Live in L.A. (Death and Raw) (Nuclear Blast)
by Tim Den

For many of us, Death was an integral part of growing up. Whether you’re old school and swear by Leprosy or someone who discovered the band via Individual Thought Patterns, there’s no denying that love for Chuck runs deep in the veins of us death metal fans. His songs – the brutally primitive or the technically dazzling – got us through the hellish days of adolescence. They answered both our yearning for something more rebellious and ugly than anything else on Earth, and our desire to belong to a proud movement which eventually proved itself more involved, intelligent, and imaginative than the rest of the metal genre. I was proud to be a Death fan, and still am.

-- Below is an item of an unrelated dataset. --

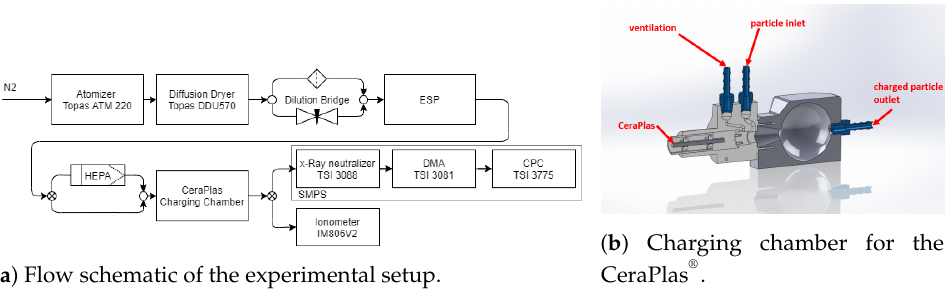
Figure 2. Experimental setup for the feasibility study of the particle charging capability of the CeraPlas ®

Which is why Live in L.A. (Death and Raw) brings both a nostalgic smile to my face and a mournful tear to my eye. Hearing everything from classics such as “Pull the Plug” and “Suicide Machine” up to relative newbies “Trapped in a Corner” and “Flesh and the Power it Holds,” it still baffles me how fate could chose such a talented trend-setter to inflict the most damaging of illnesses upon. As I thrash-out to the dangerously technical reworkings of old tunes via the last studio line-up, I can’t help but stop and worry about Chuck as he battles for life everyday. [On Dec. 13th, 2001 at 4 PM, he lost his battle to a cancerous brain tumor. R.I.P.]